## Passage:

· · · · ·

NC: We'll see. We'll put him out there. Probably put him inside, put him outside, it might depend on who he's working with, try him with different groups. Maybe you try him at tackle with this group, maybe he works inside with this group so I think Dante does a great job sort of moving those guys around. Ultimately we try to find what they're best position is. Like as an example a guy like Josh Kline, Josh only played guard at Kent State so we brought him here primarily as a guard only but he's been able to kind of develop the center skillset a little bit and you really don't know how that's going to go until you actually have the player here. So is he a one positon player only? Well, we don't really know until you've actually put him in that position. Like [Dan] Koppen was a center only, a really good one. Could he play guard? Well, we may have had better guards so you look at with that player, OK what is he? Is he a one positon player only? OK, then you look at relative to other players at that position. OK, well does this guy maybe have three positon value? So maybe he has a little bit more value than guy that's a one positon player only. I think we'll put them all out there. Like I said, we've played a lot of guys at different spots through the years so once he gets here we'll kind of figure out what he can do. Like I said, the whole center exercise that's just more of a guy like if he can enhance his overall versatility then that was something in the workout to see if a guy can handle a ball, snap the ball. I mean there's some dynamics involved if the guys never snapped. Maybe he can snap, he can handle the ball, he can get the ball up there with pace and he can handle the mental component. Look, it's very rare that a guy can literally play all five positions maybe at a high, high level, but if he plays them at a good level maybe that's good enough relative to the construct of the rest of your team and offensive line.

Q: How important is the level of competition these guys have played against when you are evaluating them?

NC: That's a great question. It's really an important part of the evaluation when you look at, forget about North Carolina State or Thuney in particular, but when you're looking at some of the better players really you want to see them play against the best competition that they can play because inevitably that's what they're going to see on a weekly basis. They're going to have to block Jerry Hughes one week, then they're going to have to block Oliver Vernon and Wake another week, then they're going to have to block Wilkerson, Big M, they're going to have to block guys like that on a consistent basis so you start really with the best player, the best competition that they played against. That's why the Senior Bowl sometimes is a good indicator because that's under the underclassmen that's a big part of it, you're kind of seeing the best players, the best senior players throughout the country so it's a huge part of the overall evaluation because that's who they're going to be playing against. It's one thing if they do it against a lower level team, I mean look, not all teams are created equal. Not all conferences are created equal. That's just a fact. We can't control that. So when you can see them actually play against really good players or good players that are at a comparable level of competition that they're going to see every Sunday, that has to be a part of it, no question.

Q: Were you scouting Thuney and Brissett caught your eye or perhaps vice versa?

· · · · ·

## Material provided:
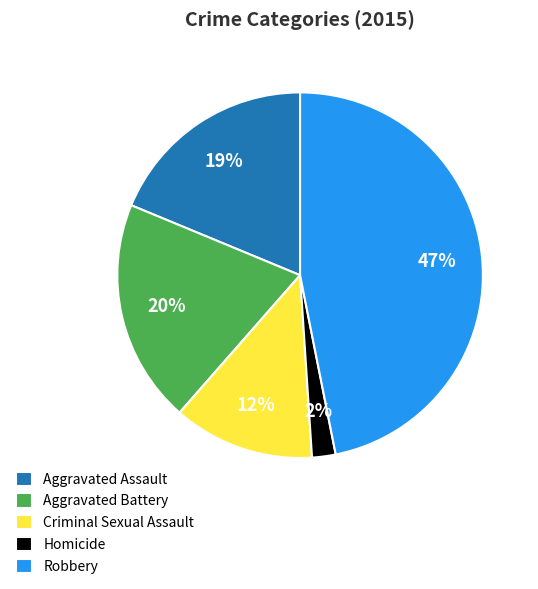

How many segments does this pie chart have?

5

· · · · ·

## Work instruction 1:
Answer from the interview:
(a) What position did Josh Kline play at Kent State?
(b) What position is Koppen described as having played?
(c) Which event is said to sometimes be a good indicator when judging competition?
## Work instruction 2:
Summarize the interview in two sentences.
Use only the interview to complete the tasks.

## Worked solution 1:
(a) Only guard.
(b) Center only.
(c) The Senior Bowl.

## Worked solution 2:
The speaker explains that the team tries offensive linemen at different spots to find their best position and weighs whether a player is a one-position player or has value at several positions. The speaker also calls the level of competition a prospect has faced an important part of the evaluation, because players will face top opponents every week, which is why the Senior Bowl can be a good indicator.